Stored items:
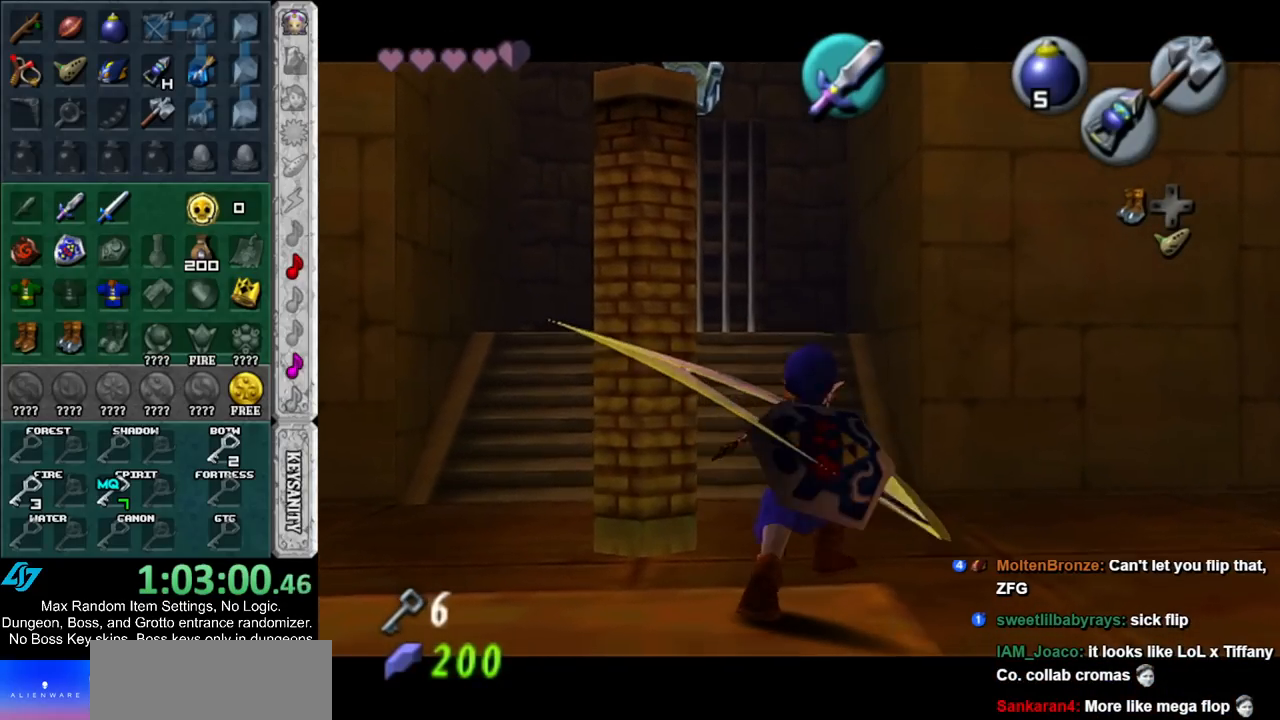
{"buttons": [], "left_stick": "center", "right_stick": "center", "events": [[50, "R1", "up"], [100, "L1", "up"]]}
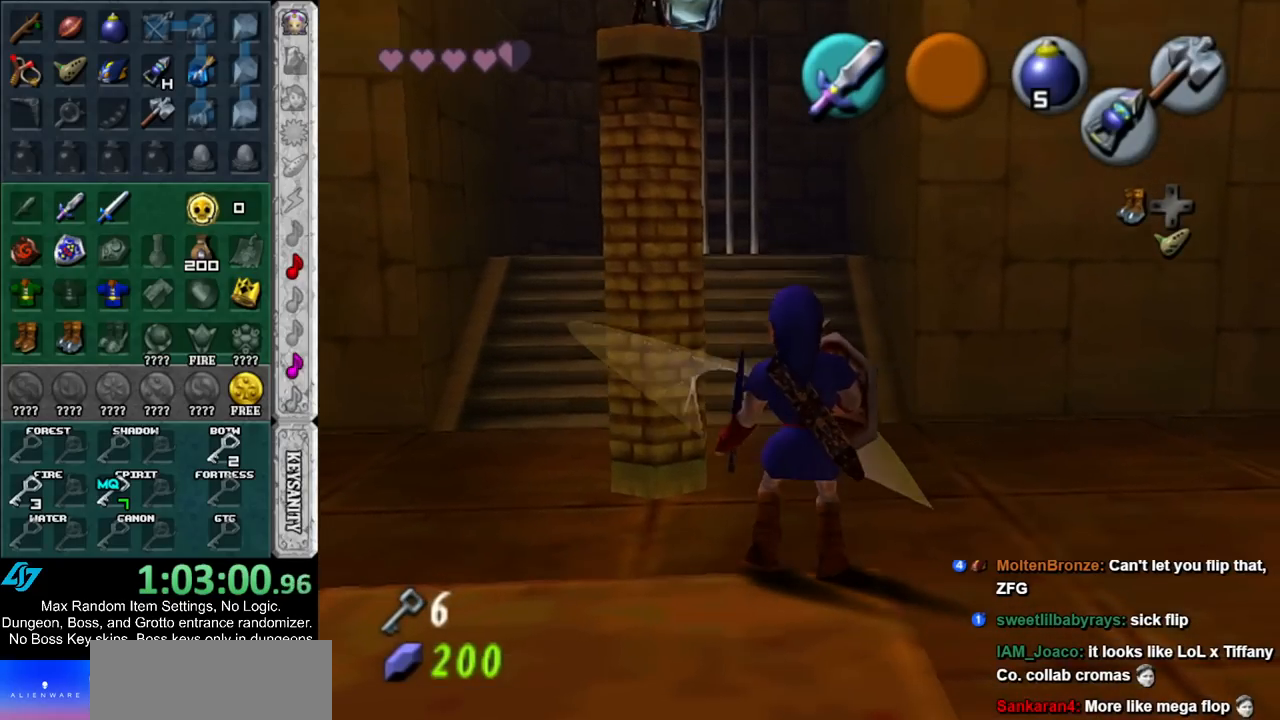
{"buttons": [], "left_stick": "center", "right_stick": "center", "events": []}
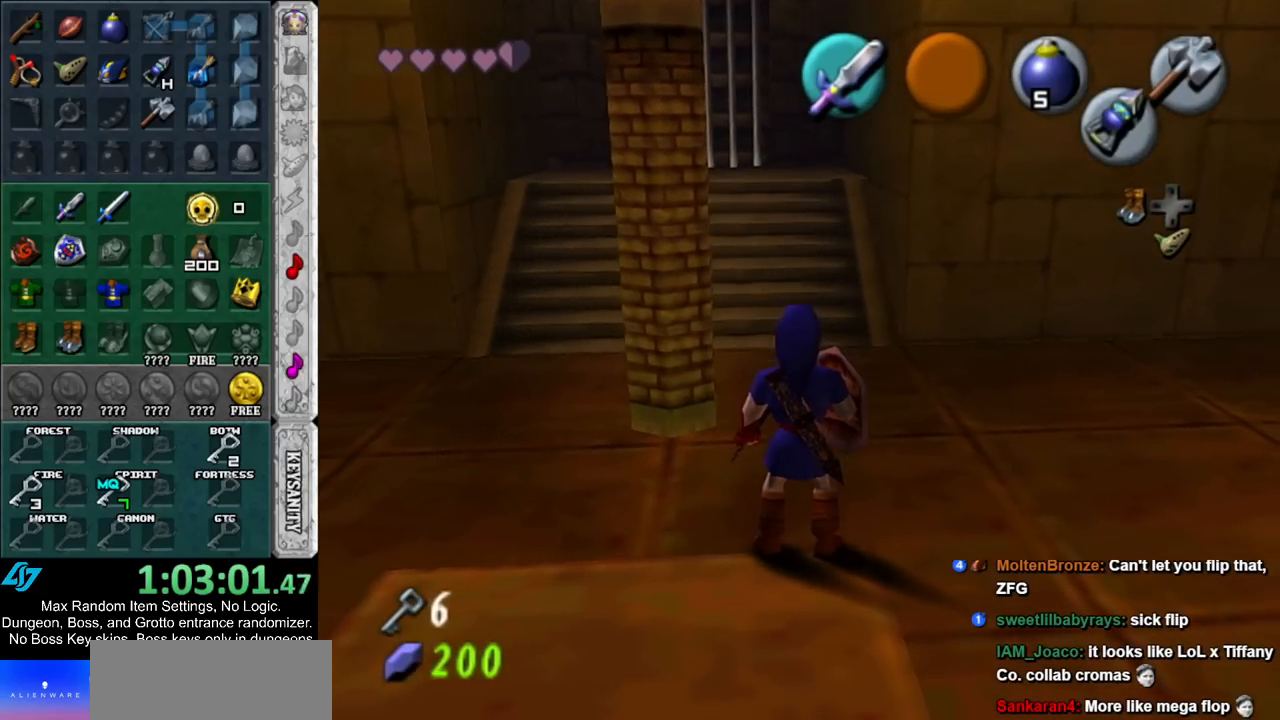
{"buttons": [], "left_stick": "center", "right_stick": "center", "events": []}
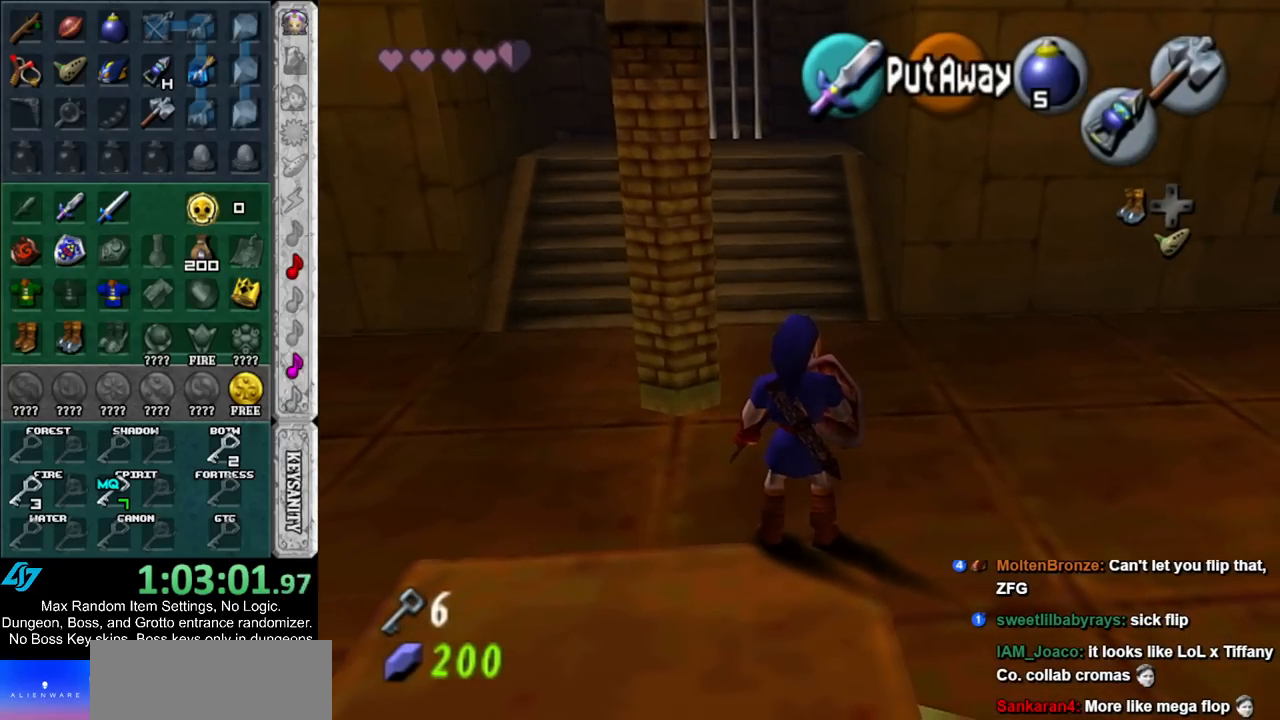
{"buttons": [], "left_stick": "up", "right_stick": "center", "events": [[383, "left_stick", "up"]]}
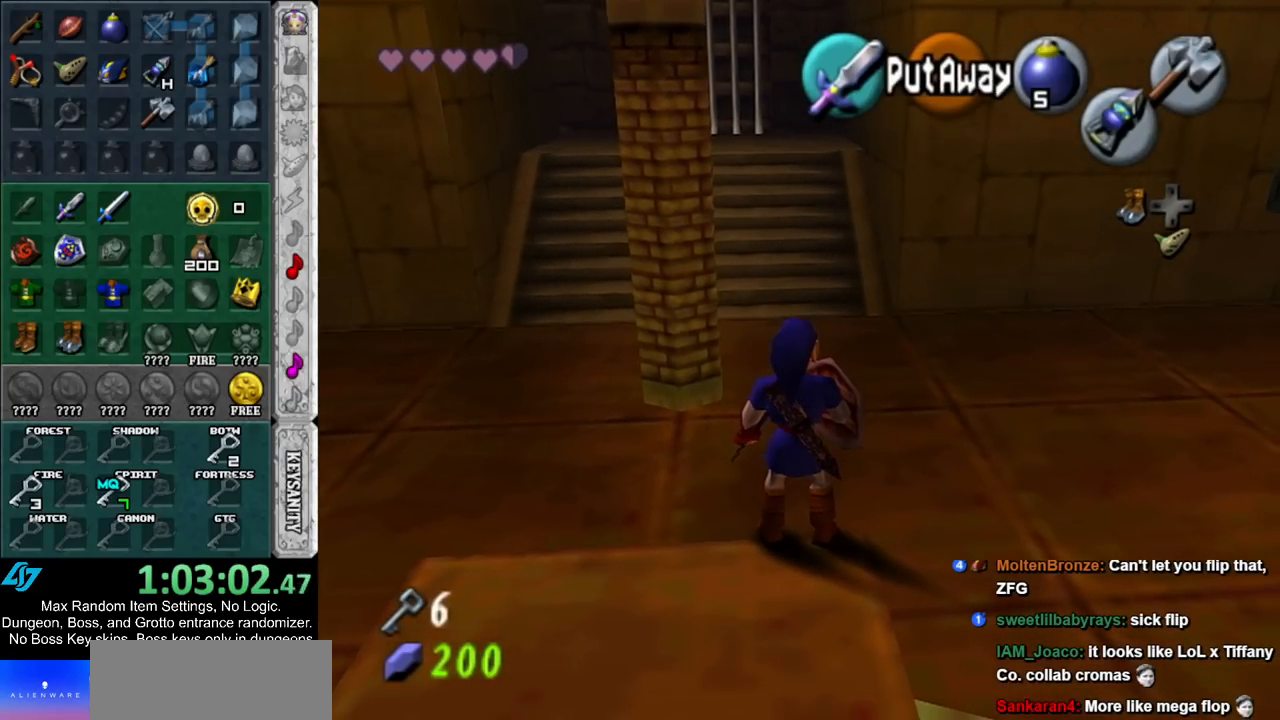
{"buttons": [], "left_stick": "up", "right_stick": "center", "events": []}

Work to be completed: An exact copy of the records above is needed, with the pictures removed.

Result:
{"buttons": [], "left_stick": "center", "right_stick": "center", "events": [[50, "R1", "up"], [100, "L1", "up"]]}
{"buttons": [], "left_stick": "center", "right_stick": "center", "events": []}
{"buttons": [], "left_stick": "center", "right_stick": "center", "events": []}
{"buttons": [], "left_stick": "up", "right_stick": "center", "events": [[383, "left_stick", "up"]]}
{"buttons": [], "left_stick": "up", "right_stick": "center", "events": []}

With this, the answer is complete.